Passage provided »
BENEFIT THE BEES!
Planting a bee garden allows you to help the bees by adding a flower-rich habitat in your area. In return, the bees will pollinate your flowers, providing a beautiful harvest of fruits, seeds & vegetables.
Honey bees are far more important to people’s everyday lives than most of us know. Aside from their obvious products of honey & beeswax it’s also said that one in three bites of food we eat exists due to their work as pollinators. The list of their culinary accomplishments include strawberries, coffee, almonds, apples and lemons to name a few.
While these fruits may be the product of their direct pollination work, it’s also through their indirect work of pollinating vegetable flowers to create seed that we can be thankful for food such as carrots, cabbages and onions.
Yet, honey bees around the world are disappearing from their hives at a worrying rate. The phenomena blamed for their demise has been called Colony Collapse Disorder but having a name for the it doesn’t mean that we know the exact cause. Fingers have been pointed at various factors including lack of forage, inbreeding, commercial pesticides, climate change, parasites, and disease.
PLANNING YOUR GARDEN.
🐝RETHINK YOUR LAWN 🐝
Replace some of your front lawn grass with flowering plants. This provides food & habitat for honey bees, bumble bees, solitary bees, butterflies & other pollinators.
SELECT SINGLE FLOWER TOPS FOR YOUR BEE GARDEN 🌸🌼🌺
...such as daisies and marigolds, rather than double flower tops such as double impatiens. Double headed flowers look showy but produce much less nectar and make it much more difficult for bees to access pollen.
Keep reading for a variety of plants & flowers to choose from.
SKIP THE HIGHLY HYBRIDIZED PLANTS
...which have been bred not to seed and thus produce very little pollen for bees.
WHAT PLANTS & FLOWERS ARE BEST FOR THE BEES?
NECTAR PLANTS
Nectar is a sugar-rich liquid produced by plants in glands called nectaries or nectarines, either within the flowers with which it attracts pollinating animals, or by extrafloral nectaries.
POLLEN PLANTS
Pollen is a fine powder made up of microspores produced by male plants. It is also called flower sperm. Pollen carries the male gametes (reproductive cells) of seed plants. Seed plants include both conifers (plants whose seeds grow inside cones) & flowering plants.

Task set »
(A) Decide whether each statement agrees with the bee garden text. Give yes or no for each, with the deciding words of the text quoted exactly.
(i) Double flower tops produce more nectar than single flower tops.
(ii) Carrots, cabbages and onions depend on bees pollinating vegetable flowers to create seed.
(iii) Nectar is produced in glands called nectaries.
(B) According to the bee garden text, which two kinds of plants are included among seed plants?
(C) Rewrite the part of the bee garden text starting with "WHAT PLANTS &" and going on through "cones) & flowering plants.", substituting "dust" for "powder".

Listed entries »

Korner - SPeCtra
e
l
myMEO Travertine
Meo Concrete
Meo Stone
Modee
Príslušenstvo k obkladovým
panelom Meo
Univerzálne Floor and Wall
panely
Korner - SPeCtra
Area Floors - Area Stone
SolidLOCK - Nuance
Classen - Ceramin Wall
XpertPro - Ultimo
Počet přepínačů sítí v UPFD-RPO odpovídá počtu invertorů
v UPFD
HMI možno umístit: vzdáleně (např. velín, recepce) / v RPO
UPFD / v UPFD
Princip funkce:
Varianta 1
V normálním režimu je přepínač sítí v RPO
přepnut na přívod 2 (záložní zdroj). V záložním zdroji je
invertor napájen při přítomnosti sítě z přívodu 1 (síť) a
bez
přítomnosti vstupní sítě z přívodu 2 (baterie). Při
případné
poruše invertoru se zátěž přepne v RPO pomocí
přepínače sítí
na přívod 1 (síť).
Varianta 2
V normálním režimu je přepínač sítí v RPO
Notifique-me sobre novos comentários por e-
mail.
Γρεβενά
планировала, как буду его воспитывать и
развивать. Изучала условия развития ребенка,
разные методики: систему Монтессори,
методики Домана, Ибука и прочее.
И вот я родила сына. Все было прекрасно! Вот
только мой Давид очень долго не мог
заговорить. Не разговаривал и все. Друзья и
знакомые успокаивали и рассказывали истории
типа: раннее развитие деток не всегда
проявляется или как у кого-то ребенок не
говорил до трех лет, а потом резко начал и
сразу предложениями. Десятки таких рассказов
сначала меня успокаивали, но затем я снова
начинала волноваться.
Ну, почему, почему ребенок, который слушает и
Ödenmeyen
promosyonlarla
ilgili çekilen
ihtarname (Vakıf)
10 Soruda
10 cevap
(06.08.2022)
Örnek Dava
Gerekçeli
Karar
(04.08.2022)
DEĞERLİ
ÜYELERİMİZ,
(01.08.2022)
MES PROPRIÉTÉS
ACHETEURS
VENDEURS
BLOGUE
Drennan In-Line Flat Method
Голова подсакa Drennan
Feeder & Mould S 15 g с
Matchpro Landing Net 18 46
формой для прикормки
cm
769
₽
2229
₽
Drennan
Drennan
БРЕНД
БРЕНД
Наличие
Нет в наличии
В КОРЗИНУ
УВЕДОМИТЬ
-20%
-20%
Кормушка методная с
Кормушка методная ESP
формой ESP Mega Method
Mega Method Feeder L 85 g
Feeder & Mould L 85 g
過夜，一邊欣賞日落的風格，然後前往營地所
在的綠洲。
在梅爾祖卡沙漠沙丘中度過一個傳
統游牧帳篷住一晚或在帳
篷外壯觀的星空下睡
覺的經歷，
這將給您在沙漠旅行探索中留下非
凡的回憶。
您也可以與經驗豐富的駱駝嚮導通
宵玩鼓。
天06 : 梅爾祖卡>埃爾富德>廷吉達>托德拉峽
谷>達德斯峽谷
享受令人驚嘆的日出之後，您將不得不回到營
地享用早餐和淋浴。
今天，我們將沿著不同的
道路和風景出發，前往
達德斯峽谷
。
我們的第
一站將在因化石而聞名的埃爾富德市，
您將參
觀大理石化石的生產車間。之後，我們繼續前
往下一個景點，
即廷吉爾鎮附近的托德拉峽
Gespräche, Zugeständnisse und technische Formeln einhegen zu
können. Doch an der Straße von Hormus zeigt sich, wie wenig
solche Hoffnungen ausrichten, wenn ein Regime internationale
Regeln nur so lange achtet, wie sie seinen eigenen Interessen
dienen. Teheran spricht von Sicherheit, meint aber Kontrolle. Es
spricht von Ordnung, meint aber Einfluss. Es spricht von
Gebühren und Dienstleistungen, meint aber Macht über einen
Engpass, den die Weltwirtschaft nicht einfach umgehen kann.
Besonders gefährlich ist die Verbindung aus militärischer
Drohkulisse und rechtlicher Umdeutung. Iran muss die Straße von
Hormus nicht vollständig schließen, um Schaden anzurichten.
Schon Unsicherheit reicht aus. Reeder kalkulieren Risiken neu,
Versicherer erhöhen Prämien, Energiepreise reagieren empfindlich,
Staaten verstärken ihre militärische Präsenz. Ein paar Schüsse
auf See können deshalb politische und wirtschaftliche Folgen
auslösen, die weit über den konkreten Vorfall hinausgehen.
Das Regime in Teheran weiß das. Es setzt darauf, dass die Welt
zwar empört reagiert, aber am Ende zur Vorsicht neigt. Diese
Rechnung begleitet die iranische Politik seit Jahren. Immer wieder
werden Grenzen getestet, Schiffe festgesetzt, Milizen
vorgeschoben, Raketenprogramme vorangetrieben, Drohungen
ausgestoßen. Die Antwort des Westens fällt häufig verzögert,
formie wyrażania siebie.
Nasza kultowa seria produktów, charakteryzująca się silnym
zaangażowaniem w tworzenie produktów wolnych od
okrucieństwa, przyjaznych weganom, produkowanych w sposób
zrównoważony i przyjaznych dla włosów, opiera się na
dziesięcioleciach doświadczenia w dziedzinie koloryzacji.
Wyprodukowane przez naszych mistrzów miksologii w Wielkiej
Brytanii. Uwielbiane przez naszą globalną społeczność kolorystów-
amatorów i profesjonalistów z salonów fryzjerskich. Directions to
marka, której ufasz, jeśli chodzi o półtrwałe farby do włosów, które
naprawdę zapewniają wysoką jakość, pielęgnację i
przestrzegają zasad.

Solution list »
(A)
(i) No: "Double headed flowers look showy but produce much less nectar and make it much more difficult for bees to access pollen."
(ii) Yes: "it’s also through their indirect work of pollinating vegetable flowers to create seed that we can be thankful for food such as carrots, cabbages and onions."
(iii) Yes: "Nectar is a sugar-rich liquid produced by plants in glands called nectaries or nectarines"

(B) Seed plants include both conifers and flowering plants.

(C)
WHAT PLANTS & FLOWERS ARE BEST FOR THE BEES?
NECTAR PLANTS
Nectar is a sugar-rich liquid produced by plants in glands called nectaries or nectarines, either within the flowers with which it attracts pollinating animals, or by extrafloral nectaries.
POLLEN PLANTS
Pollen is a fine dust made up of microspores produced by male plants. It is also called flower sperm. Pollen carries the male gametes (reproductive cells) of seed plants. Seed plants include both conifers (plants whose seeds grow inside cones) & flowering plants.